I am trying to educate my colleagues so they know that pregnancy is a window into a woman’s future health. Unfortunately, it is also a stress test that many women fail. The good news is that it is largely preventable if we get them into the hands of doctors that know how to care for women dealing with high-risk issues during and after their pregnancy.
I think it is so important to get the messaging out there, especially when it comes to the racial and ethnic disparities that exist within our healthcare system; we need to target those populations that need the care the most.
Some people may read this and say, “Well, because you are Black you are predisposed to have these kinds of medical issues, not because of any systemic or social factors, that it is truly because of biology.” Is that at all accurate, or it is a myth?
That is a myth. We know our genetics don’t equate to the outcomes that we see from a healthcare standpoint. We know that what dictates our health is our zip code. We know one big social determinant of health care is where people are born, where they grew up, where they live, play, and pray, those are the factors that dictate 80% of our health outcomes.
A second big social determinant of healthcare is the psychosocial stressors that many communities of color experience, this can have a huge effect on the cardiovascular and maternal health of many patients. When you break it down to the historical context of what is going on, our healthcare system was built to put communities of color at a severe disadvantage.
This is where I think education becomes crucial. As clinicians we have to be very careful when we are having these very sensitive conversations with our patients. We have to look at all of their risk factors, but we also have to take into consideration those psychosocial stressors as risk factors of their own and work with our patients to figure out the best way to manage it.
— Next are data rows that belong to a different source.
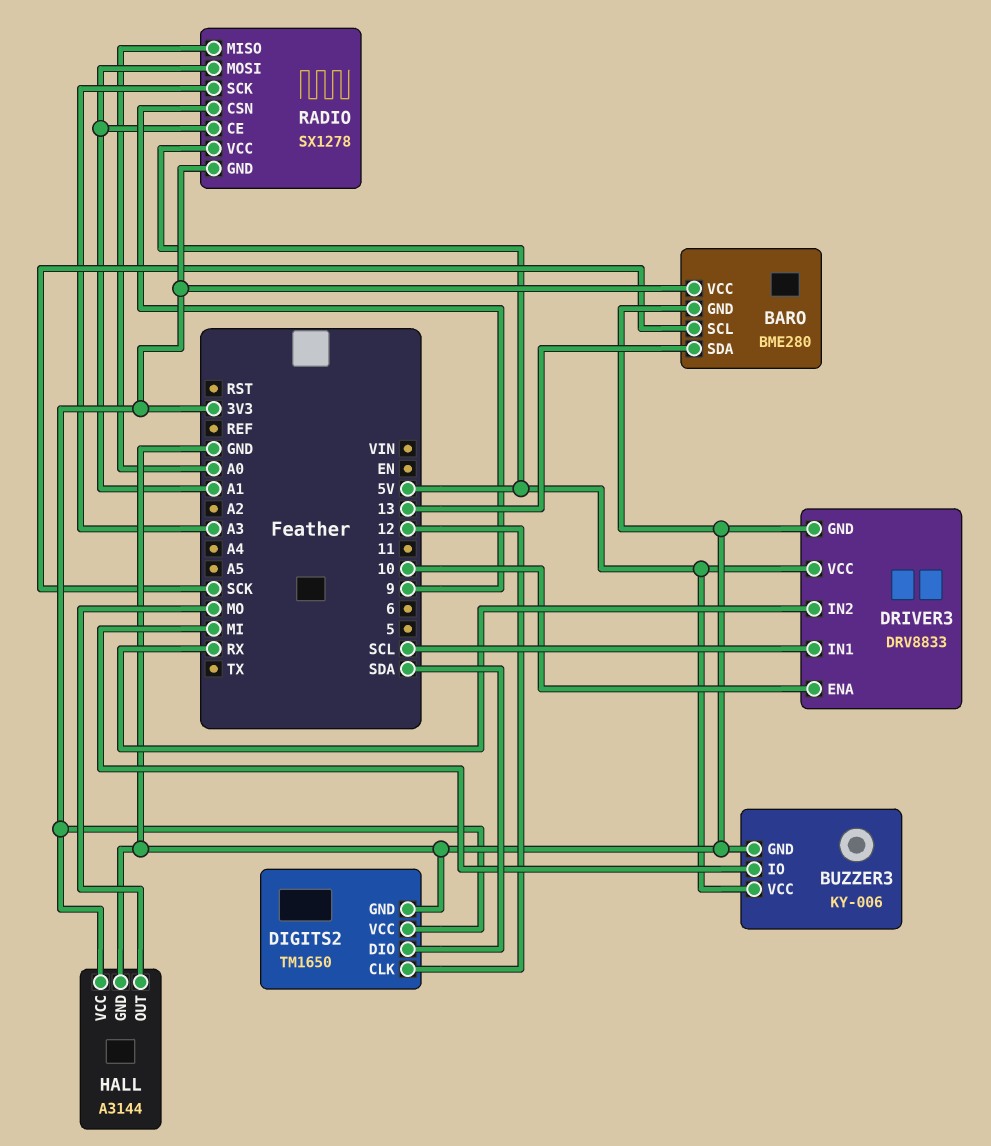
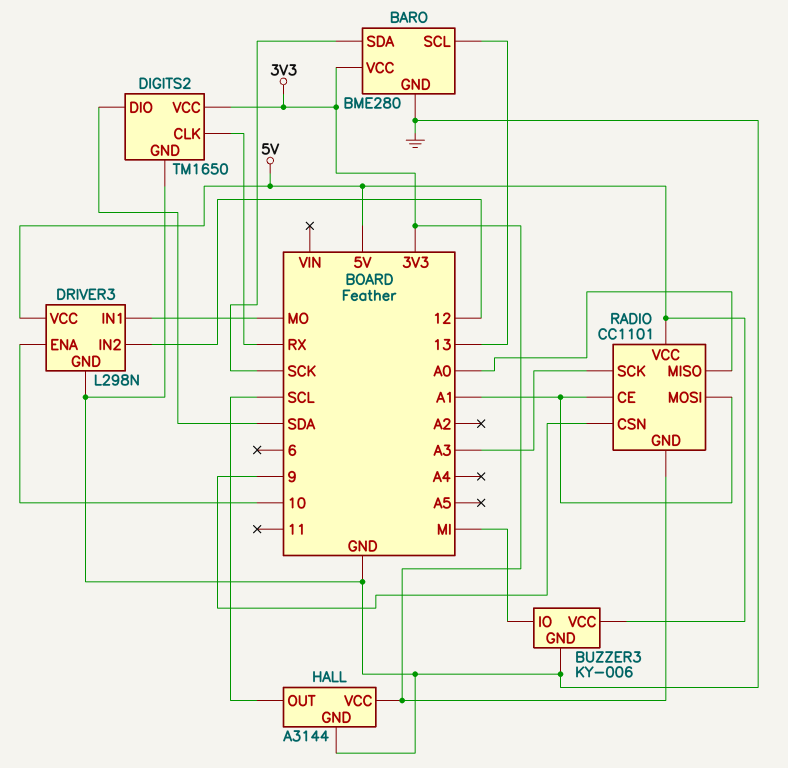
BARO pin SCL: SCK -> 13
BARO pin SDA: 13 -> SCK
DIGITS2 pin CLK: 12 -> RX
DRIVER3: DRV8833 -> L298N
DRIVER3 pin IN1: SCL -> MO
DRIVER3 pin IN2: RX -> 12
HALL pin OUT: MO -> SCL
RADIO: SX1278 -> CC1101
It is such and important issue that is not talked about, thank you for taking the lead on educating your colleagues and the public on this.
As we wrap up, if you can use one word to describe yourself, what would it be?
I would probably say genuine. My family, my friends, they all know that I’m very true, I wear my heart on my sleeve. I also try to convey that to my patients when we are having those difficult conversations about their health. I want them to know that I am going to be there for them and I am going to help them through whatever they are dealing with.
For me, it is all about staying true to myself, going back to that little girl in the Bronx who really wanted to be a doctor, eventually she became the first medical doctor in her family, and now today I try to make sure I don’t change the core of who I am. I think that that’s really allowed me to move forward in my life, and I encourage everyone to stay genuine and stay true to themselves.